Boise Public Library

“The Gangster” by Clive Cussler.

Thriller. When a horrific gang starts a terror rampage in New York City, Detective Isaac Bell is determined to get to the bottom of the crime spree. He must decide whether the fear tactics are imitators causing chaos or a dark conspiracy to get to the most powerful man alive.

Garden City Library

“The Murder of Mary Russell” by Laurie R. King.

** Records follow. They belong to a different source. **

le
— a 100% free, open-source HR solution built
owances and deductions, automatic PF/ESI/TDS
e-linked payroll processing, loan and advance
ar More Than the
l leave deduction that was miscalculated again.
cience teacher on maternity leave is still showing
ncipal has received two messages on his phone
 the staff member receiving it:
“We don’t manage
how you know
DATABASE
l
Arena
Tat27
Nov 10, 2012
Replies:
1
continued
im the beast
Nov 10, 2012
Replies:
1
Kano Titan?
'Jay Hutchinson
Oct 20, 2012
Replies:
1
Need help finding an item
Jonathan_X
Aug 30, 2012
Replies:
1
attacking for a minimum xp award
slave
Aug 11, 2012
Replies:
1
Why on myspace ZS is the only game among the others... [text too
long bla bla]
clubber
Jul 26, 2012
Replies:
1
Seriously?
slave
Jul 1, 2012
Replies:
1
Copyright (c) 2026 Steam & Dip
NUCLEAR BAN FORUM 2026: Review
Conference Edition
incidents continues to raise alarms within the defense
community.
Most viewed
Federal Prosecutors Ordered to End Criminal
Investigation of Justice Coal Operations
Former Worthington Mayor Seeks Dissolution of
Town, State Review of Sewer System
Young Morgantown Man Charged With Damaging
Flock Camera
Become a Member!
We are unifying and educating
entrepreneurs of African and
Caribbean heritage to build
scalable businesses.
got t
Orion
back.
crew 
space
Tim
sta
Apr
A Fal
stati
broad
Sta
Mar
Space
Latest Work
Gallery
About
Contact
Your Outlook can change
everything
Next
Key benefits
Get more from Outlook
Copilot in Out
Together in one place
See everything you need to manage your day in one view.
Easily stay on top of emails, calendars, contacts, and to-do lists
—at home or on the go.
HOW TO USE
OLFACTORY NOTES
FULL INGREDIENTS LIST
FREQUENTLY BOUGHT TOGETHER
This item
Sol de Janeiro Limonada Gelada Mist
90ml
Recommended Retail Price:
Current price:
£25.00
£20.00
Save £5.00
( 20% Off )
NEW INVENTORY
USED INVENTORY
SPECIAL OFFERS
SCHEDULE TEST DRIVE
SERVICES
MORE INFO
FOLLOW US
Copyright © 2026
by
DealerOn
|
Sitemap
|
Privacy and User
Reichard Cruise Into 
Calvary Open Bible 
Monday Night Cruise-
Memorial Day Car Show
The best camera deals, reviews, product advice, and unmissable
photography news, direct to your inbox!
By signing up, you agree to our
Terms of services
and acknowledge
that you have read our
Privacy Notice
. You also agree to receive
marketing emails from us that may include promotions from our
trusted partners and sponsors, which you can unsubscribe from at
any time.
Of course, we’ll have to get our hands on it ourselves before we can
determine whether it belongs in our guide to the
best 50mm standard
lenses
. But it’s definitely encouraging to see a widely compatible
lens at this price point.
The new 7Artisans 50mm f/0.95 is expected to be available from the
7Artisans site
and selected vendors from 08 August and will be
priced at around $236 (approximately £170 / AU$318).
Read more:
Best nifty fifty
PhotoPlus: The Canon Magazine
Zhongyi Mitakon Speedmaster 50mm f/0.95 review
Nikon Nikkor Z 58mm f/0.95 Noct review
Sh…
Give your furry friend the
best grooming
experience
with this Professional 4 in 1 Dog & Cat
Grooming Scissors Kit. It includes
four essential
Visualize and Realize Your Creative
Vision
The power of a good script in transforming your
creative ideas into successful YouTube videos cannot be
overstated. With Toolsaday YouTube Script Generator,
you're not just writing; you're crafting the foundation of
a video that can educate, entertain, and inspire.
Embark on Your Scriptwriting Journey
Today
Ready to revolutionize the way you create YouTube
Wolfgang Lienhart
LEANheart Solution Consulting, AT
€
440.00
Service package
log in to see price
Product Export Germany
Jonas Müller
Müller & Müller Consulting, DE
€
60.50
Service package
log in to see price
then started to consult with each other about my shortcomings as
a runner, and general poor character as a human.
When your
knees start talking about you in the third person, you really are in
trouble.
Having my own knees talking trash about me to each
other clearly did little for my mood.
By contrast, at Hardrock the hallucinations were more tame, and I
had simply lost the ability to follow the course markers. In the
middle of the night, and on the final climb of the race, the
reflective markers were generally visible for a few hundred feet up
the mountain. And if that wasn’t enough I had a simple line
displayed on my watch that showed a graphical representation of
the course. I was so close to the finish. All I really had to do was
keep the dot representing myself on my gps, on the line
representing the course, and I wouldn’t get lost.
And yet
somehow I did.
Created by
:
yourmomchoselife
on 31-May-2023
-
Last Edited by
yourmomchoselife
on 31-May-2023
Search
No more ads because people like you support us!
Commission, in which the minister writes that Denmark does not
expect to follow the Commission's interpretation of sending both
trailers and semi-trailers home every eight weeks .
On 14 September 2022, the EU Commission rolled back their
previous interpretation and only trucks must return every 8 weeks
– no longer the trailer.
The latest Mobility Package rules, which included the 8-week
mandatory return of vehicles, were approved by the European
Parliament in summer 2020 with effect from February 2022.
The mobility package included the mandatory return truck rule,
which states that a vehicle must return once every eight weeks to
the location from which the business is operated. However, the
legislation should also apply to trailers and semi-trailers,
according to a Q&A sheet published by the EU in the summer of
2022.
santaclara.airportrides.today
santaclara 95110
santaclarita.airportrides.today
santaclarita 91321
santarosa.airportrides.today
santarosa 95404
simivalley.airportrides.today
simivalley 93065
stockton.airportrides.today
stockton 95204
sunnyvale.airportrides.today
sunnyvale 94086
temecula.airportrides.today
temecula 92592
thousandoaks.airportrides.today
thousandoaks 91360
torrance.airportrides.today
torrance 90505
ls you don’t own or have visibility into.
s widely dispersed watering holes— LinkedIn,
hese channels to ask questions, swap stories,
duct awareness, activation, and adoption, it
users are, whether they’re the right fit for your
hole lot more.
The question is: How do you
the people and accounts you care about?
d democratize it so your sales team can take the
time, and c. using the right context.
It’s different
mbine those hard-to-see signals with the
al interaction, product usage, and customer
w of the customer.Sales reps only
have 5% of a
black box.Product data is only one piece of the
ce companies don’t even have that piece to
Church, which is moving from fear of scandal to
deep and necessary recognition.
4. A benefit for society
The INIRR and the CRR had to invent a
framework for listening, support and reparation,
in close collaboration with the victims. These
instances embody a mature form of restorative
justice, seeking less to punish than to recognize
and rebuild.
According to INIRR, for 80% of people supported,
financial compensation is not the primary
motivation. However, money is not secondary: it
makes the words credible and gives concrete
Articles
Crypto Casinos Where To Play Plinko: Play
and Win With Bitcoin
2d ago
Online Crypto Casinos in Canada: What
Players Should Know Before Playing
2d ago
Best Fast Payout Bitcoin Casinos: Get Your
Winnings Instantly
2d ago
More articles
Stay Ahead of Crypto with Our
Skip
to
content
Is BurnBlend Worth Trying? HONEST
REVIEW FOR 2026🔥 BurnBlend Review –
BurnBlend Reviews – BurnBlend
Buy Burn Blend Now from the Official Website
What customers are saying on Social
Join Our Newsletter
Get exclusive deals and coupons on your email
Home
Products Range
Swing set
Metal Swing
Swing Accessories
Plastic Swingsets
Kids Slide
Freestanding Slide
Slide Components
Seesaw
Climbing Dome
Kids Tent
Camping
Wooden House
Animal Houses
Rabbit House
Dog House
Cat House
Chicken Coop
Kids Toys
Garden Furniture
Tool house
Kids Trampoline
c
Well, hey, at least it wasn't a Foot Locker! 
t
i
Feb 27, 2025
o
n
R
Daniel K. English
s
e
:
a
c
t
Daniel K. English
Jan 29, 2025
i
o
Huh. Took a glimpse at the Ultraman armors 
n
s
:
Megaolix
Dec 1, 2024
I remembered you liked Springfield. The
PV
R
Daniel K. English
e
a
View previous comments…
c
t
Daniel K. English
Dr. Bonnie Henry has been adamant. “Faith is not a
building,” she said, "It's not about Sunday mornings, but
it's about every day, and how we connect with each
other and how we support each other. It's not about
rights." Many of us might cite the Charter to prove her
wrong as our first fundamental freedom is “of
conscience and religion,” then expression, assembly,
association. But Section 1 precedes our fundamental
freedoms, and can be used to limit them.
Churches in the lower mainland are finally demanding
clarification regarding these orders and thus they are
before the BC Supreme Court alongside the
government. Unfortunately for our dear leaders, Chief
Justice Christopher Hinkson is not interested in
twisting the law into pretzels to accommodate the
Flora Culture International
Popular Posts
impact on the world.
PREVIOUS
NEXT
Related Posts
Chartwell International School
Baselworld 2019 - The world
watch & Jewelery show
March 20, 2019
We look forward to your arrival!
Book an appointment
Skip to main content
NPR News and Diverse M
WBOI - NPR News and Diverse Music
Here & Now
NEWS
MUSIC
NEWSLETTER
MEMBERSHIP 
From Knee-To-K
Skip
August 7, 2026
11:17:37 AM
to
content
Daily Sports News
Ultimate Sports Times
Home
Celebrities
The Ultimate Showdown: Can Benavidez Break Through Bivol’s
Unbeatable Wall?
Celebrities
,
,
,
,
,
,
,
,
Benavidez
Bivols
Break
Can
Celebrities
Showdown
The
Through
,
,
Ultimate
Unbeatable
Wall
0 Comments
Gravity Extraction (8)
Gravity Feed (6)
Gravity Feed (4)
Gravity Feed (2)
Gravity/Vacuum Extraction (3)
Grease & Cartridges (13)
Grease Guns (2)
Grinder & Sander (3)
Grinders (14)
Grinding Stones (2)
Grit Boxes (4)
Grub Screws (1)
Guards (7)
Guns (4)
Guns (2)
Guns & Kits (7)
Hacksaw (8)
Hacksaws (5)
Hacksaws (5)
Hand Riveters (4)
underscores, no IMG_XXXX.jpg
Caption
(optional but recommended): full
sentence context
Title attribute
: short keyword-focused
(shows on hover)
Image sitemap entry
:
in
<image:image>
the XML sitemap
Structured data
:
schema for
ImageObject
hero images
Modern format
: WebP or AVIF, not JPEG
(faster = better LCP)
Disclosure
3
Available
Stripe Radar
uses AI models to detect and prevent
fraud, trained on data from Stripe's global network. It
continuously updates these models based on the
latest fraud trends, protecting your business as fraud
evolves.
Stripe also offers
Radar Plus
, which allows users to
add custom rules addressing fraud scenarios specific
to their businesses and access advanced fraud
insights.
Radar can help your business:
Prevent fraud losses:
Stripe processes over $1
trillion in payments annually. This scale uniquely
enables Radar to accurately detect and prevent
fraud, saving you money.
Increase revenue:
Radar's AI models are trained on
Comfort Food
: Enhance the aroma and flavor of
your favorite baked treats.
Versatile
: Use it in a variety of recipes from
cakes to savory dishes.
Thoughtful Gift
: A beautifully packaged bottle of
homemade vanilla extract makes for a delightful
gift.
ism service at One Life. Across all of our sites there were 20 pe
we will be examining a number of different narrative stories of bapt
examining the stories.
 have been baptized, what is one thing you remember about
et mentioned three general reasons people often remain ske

Adult fiction. An armed confrontation at the Holmes house in Suffolk will force Mrs. Hudson — and her employer — to face the past in a way neither thought possible. This book alternates action in the present with fascinating flashbacks that tell another side of one of the most recognizable, yet unsung, characters of the Sherlock Holmes canon.

Eagle Public Library

“Slow Fires” by Justin Smillie.

Adult nonfiction. For all who enjoy the complex flavors that result from proper braising, roasting and grilling, here’s an instant classic from Upland Chef Justin Smillie. The fundamental technique of each cooking method is explored and is enhanced with variations on techniques, altering ratios of moisture and intensities of heat and reversing expected processes. You’ll soon master recipes such as braised chicken legs cooked in the juices of overcrowded peppers and tender peppercorn-crusted short ribs.

Meridian Public Library

“A Friend for Mole” by Nancy Armo.

Picture book. Mole is quite fond of his cozy burrow. He likes his soft bed of leaves, the warm smell of the earth and the quiet darkness all around. But one day, he ventures outside and gets lost. Suddenly the world feels strange and frightening. And then he realizes he’s not alone. Something is out there. Is it something scary? Or a new friend for Mole?

Kuna Library

“Everybody’s Fool” by Richard Russo.

Adult fiction. The irresistible Sully, who in the intervening years has come by some unexpected good fortune, is staring down a VA cardiologist’s estimate that he has only a year or two left, and it’s hard work trying to keep this news from the most important people in his life: Ruth, the married woman he carried on with for years; the ultra-hapless Rub Squeers, who worries that he and Sully aren’t still best friends; Sully’s son and grandson, for whom he was mostly an absentee figure (and now a regretful one). Plus many more, including Charice Bond — a light at the end of the tunnel that is Chief Raymer’s office — as well as her brother, Jerome, who might well be the train barreling into the station.

Ada Community Library

“The Rest of Us Just Live Here” by Patrick Ness.

Young adult/teen fiction. It seems like every teen novel these days has a chosen one? You know, the girl whose whole family died and now she has the ability to talk to ghosts. Or the boy no one seems to notice until the day he’s forced to save the school from an army of the undead? But what about the regular kids that aren’t the chosen ones and just want to go to prom and graduate without an evil force blowing up the school? “The Rest of Us Just Live Here” is their story. Patrick Ness’ novel is not only a fun and satirical take on the types of stories that permeate teen literature today, it is also a heartfelt novel with likable characters and relatable situations — well, except for the part where the Queen of the Immortals tries to take over the world.

Nampa Public Library

“The Lilac Girls” by Martha Hall Kelly.

Adult fiction. Martha Hall Kelly’s compelling first novel follows three women through the course of World War II and beyond. Caroline, a wealthy New Yorker, volunteers at the French consulate in New York, assisting refugees and raising funds. She meets Paul, a charming, married French actor, and sparks fly. Kasia, a young woman living in Poland during the Nazi invasion, works for the resistance until she is captured and sent to Ravensbruck, the women’s concentration camp. There, she encounters Herta, a doctor hired to help execute inmates and perform experiments. Though her mother is Herta’s trusted assistant, Kasia is operated on, joining the “Rabbits,” inmates deformed from their surgeries. After the war, Caroline travels to France to assist in locating missing people, where she learns about the Rabbits, including Kasia, who is struggling to let go of her anger and move on with her life.